Так и произошло. Катерина зашевелилась, громко стоная от боли, что-то бурча себе под нос, она встала на колени, но еще слаба для того, чтобы стоять уверенно на ногах, поэтому корпус тела подала вперед, одной рукой опираясь об пол, дабы совсем не упасть, другой — держась за живот.
- Что произошло? Вы кто такие? Где мой сын? Требую немедленно ответить! — Волнительно вопрошала Катерина, вместе с этим кашляя.
Когда она очнулась я побежал за Федором и Ольгой в ту пристройку, куда их прошлым вечером отправили для собственной безопасности. Мы вернулись втроем в гостиную, где лежала Катерина и сын побежал обнимать свою матушку со словами:
- Мама, мамочка!
И мама встретила Федора с распростертыми объятиями. Подошла к Катерине Ольга, помогая ей встать и оправиться после всего, что было. Они перебазировались на кровать. Мама что-то спрашивала, но это было невнятно и непонятно, тогда священник сказал, чтобы они оставили ее на время и дали возможность отдохнуть, а после обязательно покормите ее.

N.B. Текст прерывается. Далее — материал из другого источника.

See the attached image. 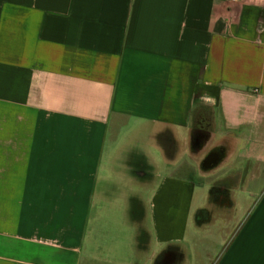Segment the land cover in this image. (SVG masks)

Мы с отцом Александром и еще несколькими соседями помогали заделывать окна во всех комнатах, после того, как работа была сделана, Ольга нас пригласила на чаепитие и сначала мы сидели вчетвером без Катерины, сидели в безмолвном молчании, но когда она выспалась и пришла в чувства, то присоединилась к нам. Серьезно поговорив и обсудив душетрепещущие темы, наша беседа ушла в другое русло, она имела позитивное ответвление и жизнерадостный вектор, более эта семья не возвращалась к прежней жизни — мать Катерина перестала заниматься проституцией, устроилась на нормальную работу и покрестилась, Ольга прекратила гадать на чем только угодно, проводить обряды на кладбище, разводя там костер, принося разных животных в жертву, и записалась в певчие в Церквушку у них в маленькой деревеньке.
А мы с Александром выдвинулись обратно, держа путь в Москву. Вот так и прошел мой первый выезд к одержимой. Мой друг всю дорогу улыбался, смотря в одну точку в окне, поезжая на электричке домой, словно его здесь не было, вернее тело-то присутствует рядом со мной, здесь на земле, но мыслями и душой он предстоит где-то в другом месте и мне все было интересно, где он находится в такие моменты но я не решался спросить об этом.